Images with pose keypoints:
"""

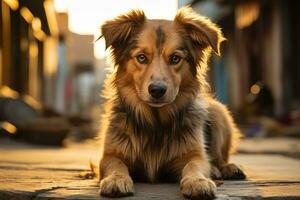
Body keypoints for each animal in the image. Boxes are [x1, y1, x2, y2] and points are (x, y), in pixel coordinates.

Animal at [98, 6, 246, 200]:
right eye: (142, 57)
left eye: (175, 58)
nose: (157, 90)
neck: (156, 123)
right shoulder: (110, 155)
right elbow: (116, 164)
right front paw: (116, 179)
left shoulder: (193, 154)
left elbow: (195, 164)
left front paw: (197, 181)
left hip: (220, 113)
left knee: (220, 158)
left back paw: (226, 168)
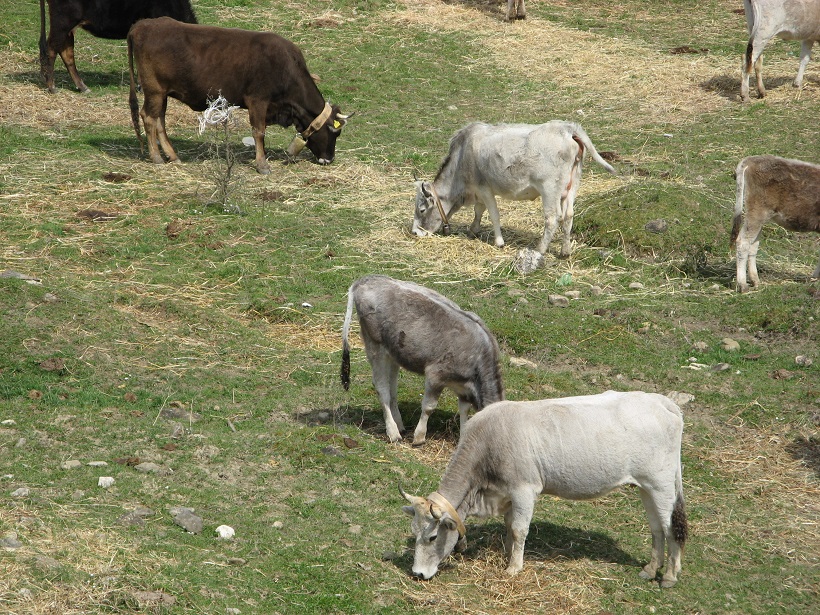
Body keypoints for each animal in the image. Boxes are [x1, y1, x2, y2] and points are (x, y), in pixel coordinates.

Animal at [342, 276, 506, 446]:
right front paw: (419, 437)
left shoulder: (463, 387)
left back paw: (400, 425)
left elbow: (464, 410)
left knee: (392, 388)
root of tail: (367, 279)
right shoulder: (436, 375)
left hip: (393, 351)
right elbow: (429, 407)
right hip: (374, 344)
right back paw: (393, 432)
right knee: (382, 387)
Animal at [400, 392, 688, 588]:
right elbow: (509, 525)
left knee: (670, 528)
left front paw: (513, 568)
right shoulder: (507, 493)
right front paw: (508, 554)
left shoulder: (524, 490)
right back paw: (650, 569)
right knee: (656, 529)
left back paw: (669, 576)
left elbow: (519, 529)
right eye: (414, 532)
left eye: (432, 538)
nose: (417, 573)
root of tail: (662, 402)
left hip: (661, 485)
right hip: (646, 487)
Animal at [414, 122, 620, 258]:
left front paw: (499, 242)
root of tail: (567, 128)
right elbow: (479, 210)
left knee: (552, 219)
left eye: (421, 210)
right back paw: (565, 251)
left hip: (550, 189)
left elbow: (493, 214)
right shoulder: (479, 192)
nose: (415, 232)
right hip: (572, 186)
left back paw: (540, 249)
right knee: (568, 216)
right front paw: (473, 230)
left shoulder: (484, 188)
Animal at [732, 155, 820, 292]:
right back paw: (742, 284)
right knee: (743, 242)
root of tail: (752, 159)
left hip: (759, 217)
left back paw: (755, 280)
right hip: (756, 214)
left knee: (753, 246)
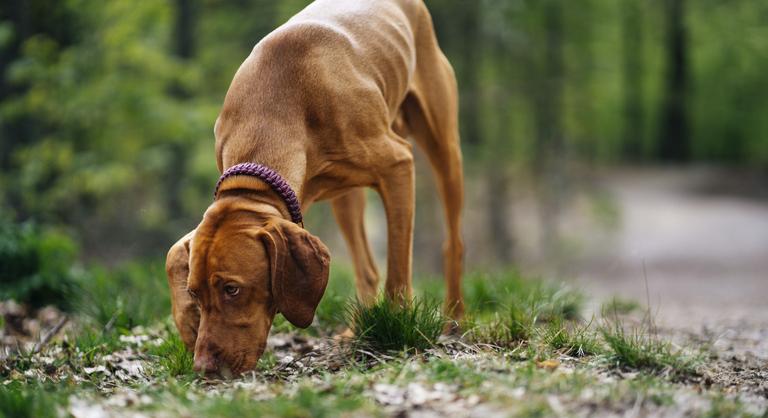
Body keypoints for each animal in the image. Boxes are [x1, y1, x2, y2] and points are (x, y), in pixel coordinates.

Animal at [166, 0, 464, 374]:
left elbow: (398, 268)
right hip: (345, 197)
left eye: (232, 289)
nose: (204, 368)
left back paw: (454, 318)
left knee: (453, 241)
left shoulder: (398, 165)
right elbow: (173, 252)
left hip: (444, 146)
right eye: (194, 293)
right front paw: (188, 325)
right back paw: (356, 330)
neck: (272, 112)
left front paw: (398, 327)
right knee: (367, 268)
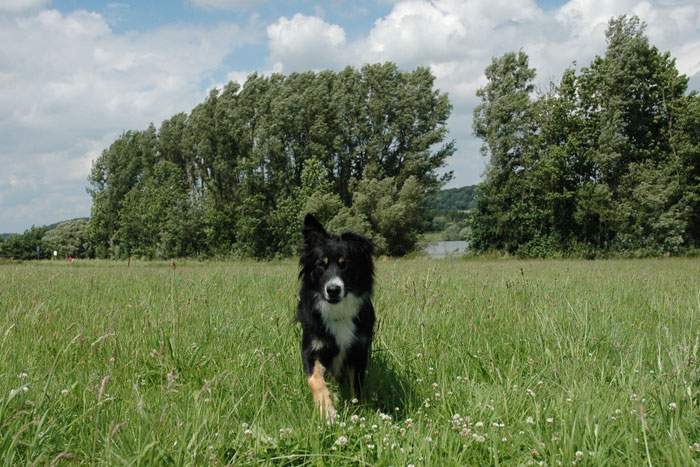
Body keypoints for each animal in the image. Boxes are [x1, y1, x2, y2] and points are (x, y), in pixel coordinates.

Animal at [296, 214, 374, 422]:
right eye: (320, 265)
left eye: (344, 264)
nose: (332, 290)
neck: (338, 310)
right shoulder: (312, 348)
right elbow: (315, 379)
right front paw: (328, 411)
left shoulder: (358, 350)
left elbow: (357, 388)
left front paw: (357, 414)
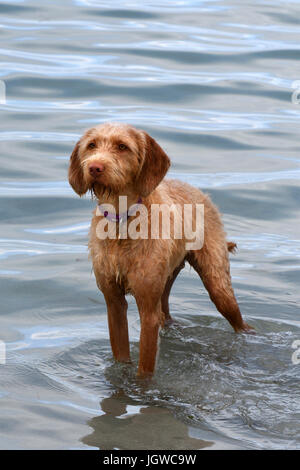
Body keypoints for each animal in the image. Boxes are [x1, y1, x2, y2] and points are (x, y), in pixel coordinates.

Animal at [68, 122, 253, 378]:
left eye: (122, 146)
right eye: (91, 145)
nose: (95, 167)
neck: (123, 223)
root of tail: (202, 194)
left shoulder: (148, 312)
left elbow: (145, 368)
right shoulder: (113, 303)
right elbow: (121, 355)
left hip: (219, 288)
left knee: (238, 320)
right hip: (166, 282)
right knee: (166, 312)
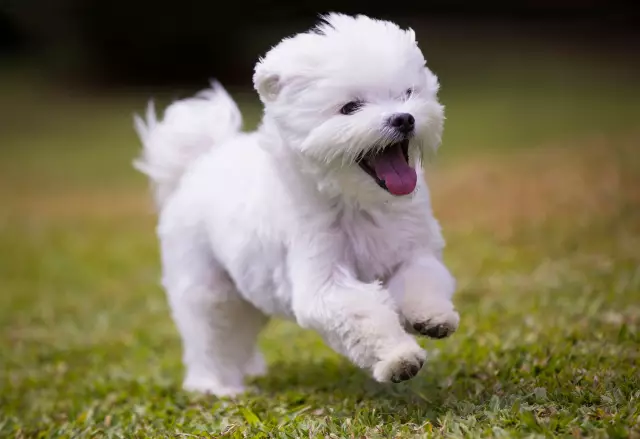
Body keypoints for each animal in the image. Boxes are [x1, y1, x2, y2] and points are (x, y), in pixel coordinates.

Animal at [135, 12, 458, 398]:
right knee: (212, 337)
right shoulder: (323, 281)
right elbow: (364, 315)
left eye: (407, 93)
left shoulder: (411, 250)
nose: (404, 118)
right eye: (350, 107)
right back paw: (217, 387)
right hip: (208, 289)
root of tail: (199, 162)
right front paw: (398, 358)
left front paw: (432, 317)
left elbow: (422, 280)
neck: (358, 201)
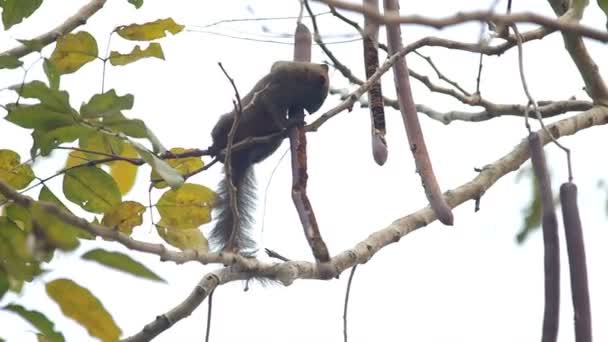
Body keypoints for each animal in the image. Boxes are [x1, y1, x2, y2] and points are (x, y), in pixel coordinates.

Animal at [210, 60, 332, 254]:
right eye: (321, 97)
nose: (313, 111)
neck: (299, 78)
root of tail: (238, 159)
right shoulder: (273, 92)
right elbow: (275, 112)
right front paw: (293, 122)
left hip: (270, 145)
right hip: (226, 123)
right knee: (218, 134)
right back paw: (215, 148)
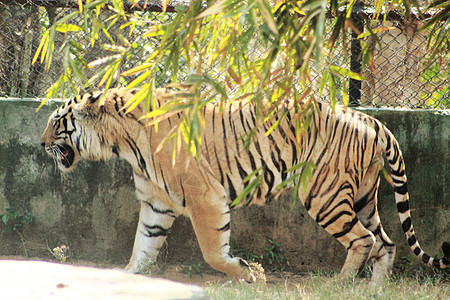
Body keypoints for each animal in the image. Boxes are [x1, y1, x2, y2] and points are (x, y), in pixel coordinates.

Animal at [40, 87, 448, 286]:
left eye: (57, 122)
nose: (40, 144)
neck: (121, 142)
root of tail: (374, 121)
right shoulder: (157, 204)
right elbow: (142, 248)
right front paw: (127, 279)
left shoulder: (205, 196)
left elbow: (213, 253)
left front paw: (250, 274)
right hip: (363, 197)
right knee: (387, 243)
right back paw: (372, 290)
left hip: (324, 195)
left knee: (364, 240)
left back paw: (340, 286)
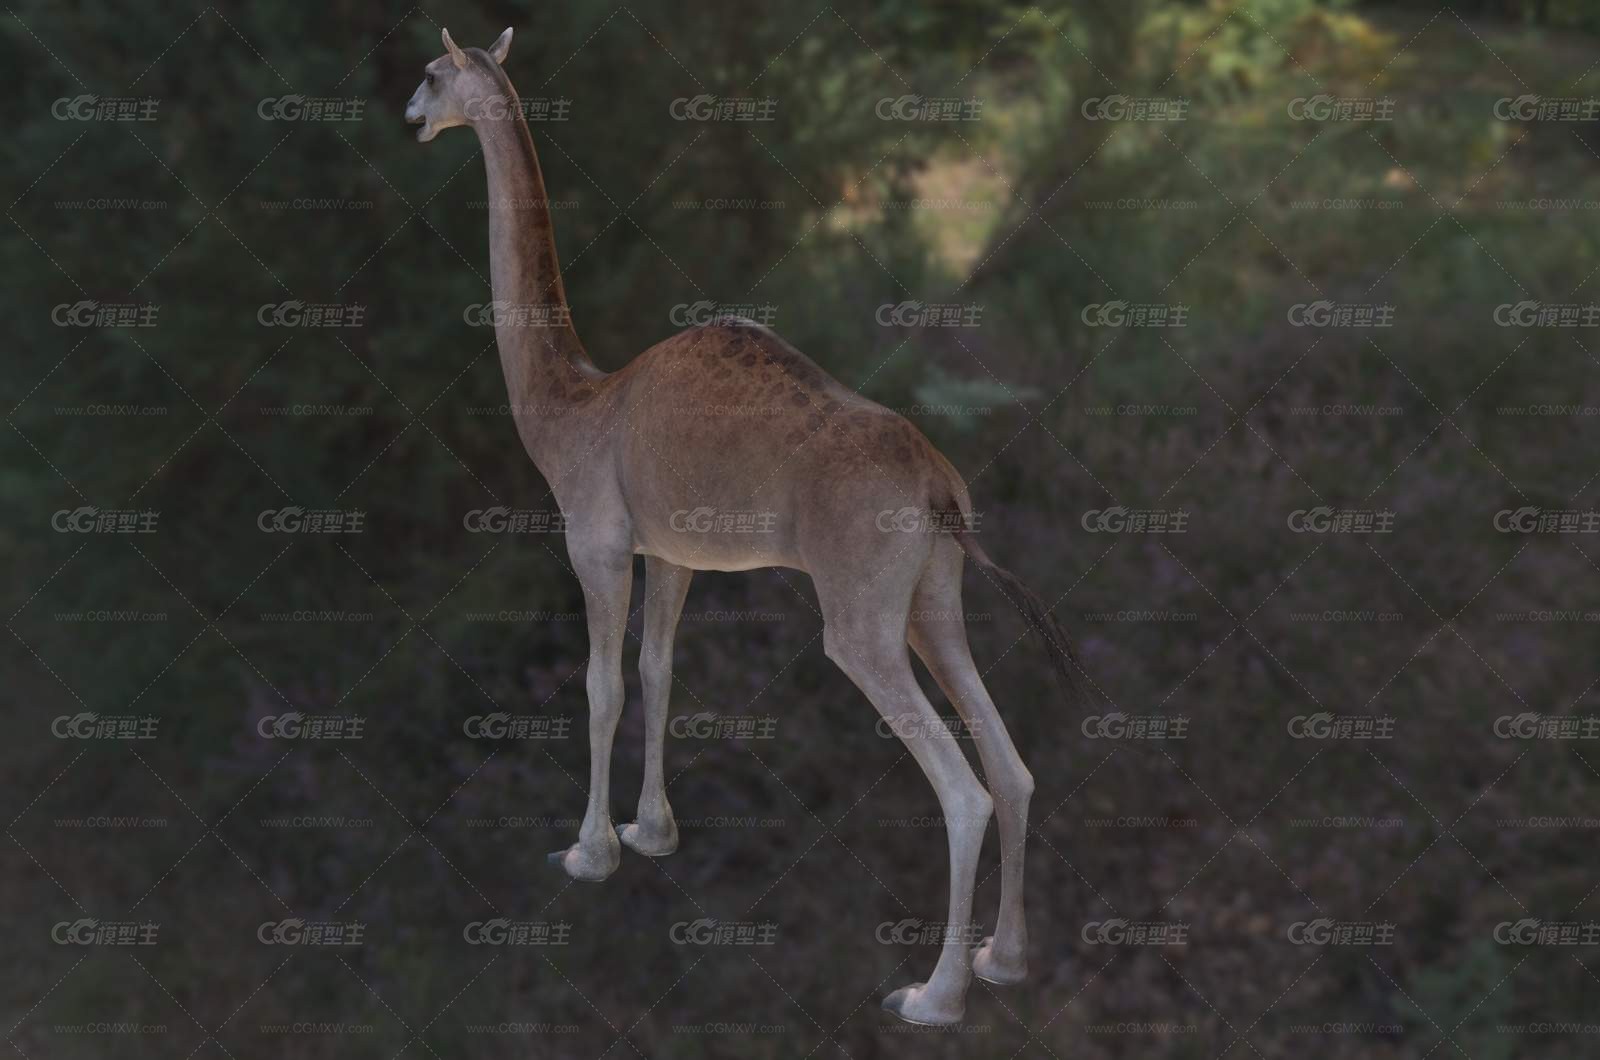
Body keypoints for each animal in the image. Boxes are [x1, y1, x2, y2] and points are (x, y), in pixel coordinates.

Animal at [403, 29, 1075, 1031]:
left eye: (434, 74)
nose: (411, 114)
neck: (573, 406)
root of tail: (938, 489)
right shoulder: (673, 554)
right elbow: (657, 670)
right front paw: (652, 832)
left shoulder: (594, 542)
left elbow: (601, 683)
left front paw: (588, 853)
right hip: (932, 597)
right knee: (1011, 762)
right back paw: (1005, 960)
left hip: (860, 621)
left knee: (962, 789)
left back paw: (932, 996)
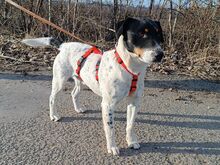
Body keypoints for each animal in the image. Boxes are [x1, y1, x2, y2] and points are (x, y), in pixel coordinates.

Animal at [27, 17, 163, 155]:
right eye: (142, 33)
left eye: (158, 34)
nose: (160, 54)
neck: (128, 67)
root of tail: (64, 45)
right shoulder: (108, 104)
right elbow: (110, 128)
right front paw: (112, 147)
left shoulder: (134, 102)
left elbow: (130, 125)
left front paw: (131, 141)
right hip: (59, 81)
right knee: (52, 98)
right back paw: (53, 115)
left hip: (80, 80)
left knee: (73, 93)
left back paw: (78, 108)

"""

WORK TO BE COMPLETED | In the records above, find the lines holding "neck". Copy each one.

TASK ANSWER |
neck: (156, 123)
neck: (272, 112)
neck: (338, 310)
neck: (123, 223)
neck: (358, 201)
neck: (299, 78)
neck: (121, 142)
neck: (573, 406)
neck: (128, 67)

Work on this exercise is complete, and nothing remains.